TASK STATEMENT → The entries that follow must be written out exactly, without any of the pictures they contain.

Design files in plain text →

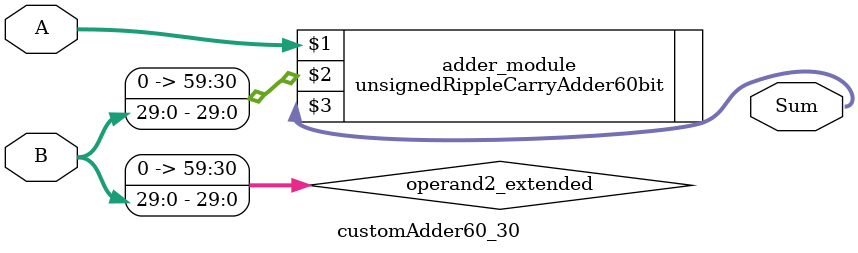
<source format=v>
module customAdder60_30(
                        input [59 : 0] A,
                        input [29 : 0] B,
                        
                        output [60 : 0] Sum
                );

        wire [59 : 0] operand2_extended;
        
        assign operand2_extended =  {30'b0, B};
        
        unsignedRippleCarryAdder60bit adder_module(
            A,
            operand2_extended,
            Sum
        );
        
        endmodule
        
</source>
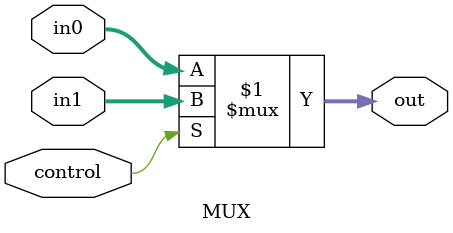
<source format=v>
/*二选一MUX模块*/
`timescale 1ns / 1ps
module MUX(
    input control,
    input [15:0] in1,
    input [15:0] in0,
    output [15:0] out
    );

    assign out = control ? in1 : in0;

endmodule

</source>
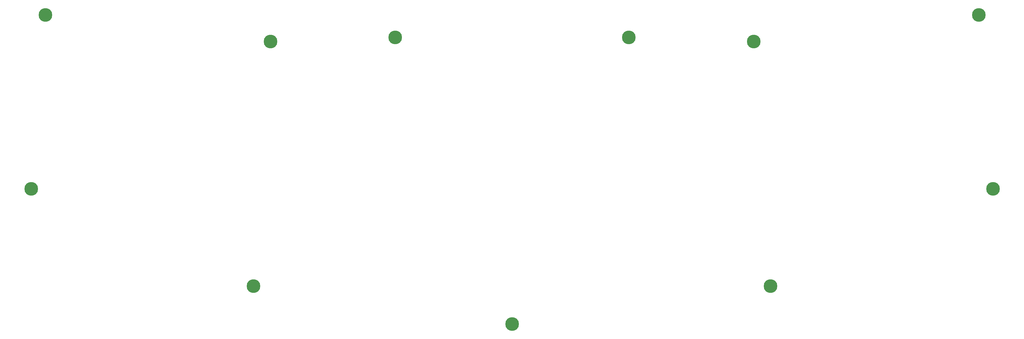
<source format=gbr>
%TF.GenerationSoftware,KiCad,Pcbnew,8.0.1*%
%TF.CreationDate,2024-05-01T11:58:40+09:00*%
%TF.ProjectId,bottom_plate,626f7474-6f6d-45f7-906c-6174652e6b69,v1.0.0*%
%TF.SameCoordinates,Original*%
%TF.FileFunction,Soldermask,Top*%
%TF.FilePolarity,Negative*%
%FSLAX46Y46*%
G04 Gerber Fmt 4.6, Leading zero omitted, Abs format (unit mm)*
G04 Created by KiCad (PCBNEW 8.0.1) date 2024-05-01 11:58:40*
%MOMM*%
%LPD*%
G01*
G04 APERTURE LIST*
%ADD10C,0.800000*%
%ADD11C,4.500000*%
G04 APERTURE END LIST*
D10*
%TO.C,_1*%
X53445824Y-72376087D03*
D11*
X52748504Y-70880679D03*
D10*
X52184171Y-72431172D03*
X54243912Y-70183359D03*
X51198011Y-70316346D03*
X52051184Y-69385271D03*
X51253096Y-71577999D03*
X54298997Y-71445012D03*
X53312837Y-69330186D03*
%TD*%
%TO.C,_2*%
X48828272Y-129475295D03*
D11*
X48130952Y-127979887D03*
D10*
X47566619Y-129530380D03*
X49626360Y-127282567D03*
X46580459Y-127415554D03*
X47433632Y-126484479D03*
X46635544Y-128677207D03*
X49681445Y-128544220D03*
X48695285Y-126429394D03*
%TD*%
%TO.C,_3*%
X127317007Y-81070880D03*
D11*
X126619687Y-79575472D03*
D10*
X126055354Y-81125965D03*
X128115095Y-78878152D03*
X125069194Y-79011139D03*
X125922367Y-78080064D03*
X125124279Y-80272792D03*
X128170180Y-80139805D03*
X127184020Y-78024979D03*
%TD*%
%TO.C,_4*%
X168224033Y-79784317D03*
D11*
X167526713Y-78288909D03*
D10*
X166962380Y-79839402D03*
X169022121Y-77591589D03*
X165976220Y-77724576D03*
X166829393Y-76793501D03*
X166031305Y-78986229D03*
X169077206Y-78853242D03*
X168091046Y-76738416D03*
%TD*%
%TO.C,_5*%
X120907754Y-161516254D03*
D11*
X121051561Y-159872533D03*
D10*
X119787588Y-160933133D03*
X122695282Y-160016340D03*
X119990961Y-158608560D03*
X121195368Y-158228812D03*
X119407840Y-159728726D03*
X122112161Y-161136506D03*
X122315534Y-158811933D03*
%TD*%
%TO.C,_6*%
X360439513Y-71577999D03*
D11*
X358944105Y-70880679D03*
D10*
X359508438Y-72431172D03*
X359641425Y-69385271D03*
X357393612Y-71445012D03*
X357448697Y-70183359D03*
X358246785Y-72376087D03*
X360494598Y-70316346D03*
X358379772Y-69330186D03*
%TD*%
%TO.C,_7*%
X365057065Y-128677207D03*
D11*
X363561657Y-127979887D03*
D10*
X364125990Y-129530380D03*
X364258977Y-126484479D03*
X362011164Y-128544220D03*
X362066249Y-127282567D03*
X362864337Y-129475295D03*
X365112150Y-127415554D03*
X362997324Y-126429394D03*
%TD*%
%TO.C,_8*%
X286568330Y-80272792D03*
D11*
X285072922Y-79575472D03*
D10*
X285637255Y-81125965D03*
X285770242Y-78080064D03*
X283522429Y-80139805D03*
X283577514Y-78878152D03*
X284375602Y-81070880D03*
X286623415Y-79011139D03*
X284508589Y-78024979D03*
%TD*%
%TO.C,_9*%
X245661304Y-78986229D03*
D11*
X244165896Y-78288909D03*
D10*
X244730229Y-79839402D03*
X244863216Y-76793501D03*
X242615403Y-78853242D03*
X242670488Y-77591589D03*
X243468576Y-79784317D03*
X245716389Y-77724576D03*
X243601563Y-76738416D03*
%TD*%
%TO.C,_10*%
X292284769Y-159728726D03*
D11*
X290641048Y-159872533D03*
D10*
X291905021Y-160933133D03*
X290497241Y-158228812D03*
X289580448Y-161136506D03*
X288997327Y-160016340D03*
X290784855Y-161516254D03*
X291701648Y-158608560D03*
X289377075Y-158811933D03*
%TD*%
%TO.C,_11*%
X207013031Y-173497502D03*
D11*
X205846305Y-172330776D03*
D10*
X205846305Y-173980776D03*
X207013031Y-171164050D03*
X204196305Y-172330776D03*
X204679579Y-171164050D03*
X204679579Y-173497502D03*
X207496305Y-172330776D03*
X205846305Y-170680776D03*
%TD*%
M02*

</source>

RESULT OF THIS EXERCISE →
<source format=v>
module customAdder60_30(
                        input [59 : 0] A,
                        input [29 : 0] B,
                        
                        output [60 : 0] Sum
                );

        wire [59 : 0] operand2_extended;
        
        assign operand2_extended =  {30'b0, B};
        
        unsignedRippleCarryAdder60bit adder_module(
            A,
            operand2_extended,
            Sum
        );
        
        endmodule
        
</source>
<source format=v>
/*二选一MUX模块*/
`timescale 1ns / 1ps
module MUX(
    input control,
    input [15:0] in1,
    input [15:0] in0,
    output [15:0] out
    );

    assign out = control ? in1 : in0;

endmodule

</source>
<source format=gbr>
%TF.GenerationSoftware,KiCad,Pcbnew,8.0.1*%
%TF.CreationDate,2024-05-01T11:58:40+09:00*%
%TF.ProjectId,bottom_plate,626f7474-6f6d-45f7-906c-6174652e6b69,v1.0.0*%
%TF.SameCoordinates,Original*%
%TF.FileFunction,Soldermask,Top*%
%TF.FilePolarity,Negative*%
%FSLAX46Y46*%
G04 Gerber Fmt 4.6, Leading zero omitted, Abs format (unit mm)*
G04 Created by KiCad (PCBNEW 8.0.1) date 2024-05-01 11:58:40*
%MOMM*%
%LPD*%
G01*
G04 APERTURE LIST*
%ADD10C,0.800000*%
%ADD11C,4.500000*%
G04 APERTURE END LIST*
D10*
%TO.C,_1*%
X53445824Y-72376087D03*
D11*
X52748504Y-70880679D03*
D10*
X52184171Y-72431172D03*
X54243912Y-70183359D03*
X51198011Y-70316346D03*
X52051184Y-69385271D03*
X51253096Y-71577999D03*
X54298997Y-71445012D03*
X53312837Y-69330186D03*
%TD*%
%TO.C,_2*%
X48828272Y-129475295D03*
D11*
X48130952Y-127979887D03*
D10*
X47566619Y-129530380D03*
X49626360Y-127282567D03*
X46580459Y-127415554D03*
X47433632Y-126484479D03*
X46635544Y-128677207D03*
X49681445Y-128544220D03*
X48695285Y-126429394D03*
%TD*%
%TO.C,_3*%
X127317007Y-81070880D03*
D11*
X126619687Y-79575472D03*
D10*
X126055354Y-81125965D03*
X128115095Y-78878152D03*
X125069194Y-79011139D03*
X125922367Y-78080064D03*
X125124279Y-80272792D03*
X128170180Y-80139805D03*
X127184020Y-78024979D03*
%TD*%
%TO.C,_4*%
X168224033Y-79784317D03*
D11*
X167526713Y-78288909D03*
D10*
X166962380Y-79839402D03*
X169022121Y-77591589D03*
X165976220Y-77724576D03*
X166829393Y-76793501D03*
X166031305Y-78986229D03*
X169077206Y-78853242D03*
X168091046Y-76738416D03*
%TD*%
%TO.C,_5*%
X120907754Y-161516254D03*
D11*
X121051561Y-159872533D03*
D10*
X119787588Y-160933133D03*
X122695282Y-160016340D03*
X119990961Y-158608560D03*
X121195368Y-158228812D03*
X119407840Y-159728726D03*
X122112161Y-161136506D03*
X122315534Y-158811933D03*
%TD*%
%TO.C,_6*%
X360439513Y-71577999D03*
D11*
X358944105Y-70880679D03*
D10*
X359508438Y-72431172D03*
X359641425Y-69385271D03*
X357393612Y-71445012D03*
X357448697Y-70183359D03*
X358246785Y-72376087D03*
X360494598Y-70316346D03*
X358379772Y-69330186D03*
%TD*%
%TO.C,_7*%
X365057065Y-128677207D03*
D11*
X363561657Y-127979887D03*
D10*
X364125990Y-129530380D03*
X364258977Y-126484479D03*
X362011164Y-128544220D03*
X362066249Y-127282567D03*
X362864337Y-129475295D03*
X365112150Y-127415554D03*
X362997324Y-126429394D03*
%TD*%
%TO.C,_8*%
X286568330Y-80272792D03*
D11*
X285072922Y-79575472D03*
D10*
X285637255Y-81125965D03*
X285770242Y-78080064D03*
X283522429Y-80139805D03*
X283577514Y-78878152D03*
X284375602Y-81070880D03*
X286623415Y-79011139D03*
X284508589Y-78024979D03*
%TD*%
%TO.C,_9*%
X245661304Y-78986229D03*
D11*
X244165896Y-78288909D03*
D10*
X244730229Y-79839402D03*
X244863216Y-76793501D03*
X242615403Y-78853242D03*
X242670488Y-77591589D03*
X243468576Y-79784317D03*
X245716389Y-77724576D03*
X243601563Y-76738416D03*
%TD*%
%TO.C,_10*%
X292284769Y-159728726D03*
D11*
X290641048Y-159872533D03*
D10*
X291905021Y-160933133D03*
X290497241Y-158228812D03*
X289580448Y-161136506D03*
X288997327Y-160016340D03*
X290784855Y-161516254D03*
X291701648Y-158608560D03*
X289377075Y-158811933D03*
%TD*%
%TO.C,_11*%
X207013031Y-173497502D03*
D11*
X205846305Y-172330776D03*
D10*
X205846305Y-173980776D03*
X207013031Y-171164050D03*
X204196305Y-172330776D03*
X204679579Y-171164050D03*
X204679579Y-173497502D03*
X207496305Y-172330776D03*
X205846305Y-170680776D03*
%TD*%
M02*

</source>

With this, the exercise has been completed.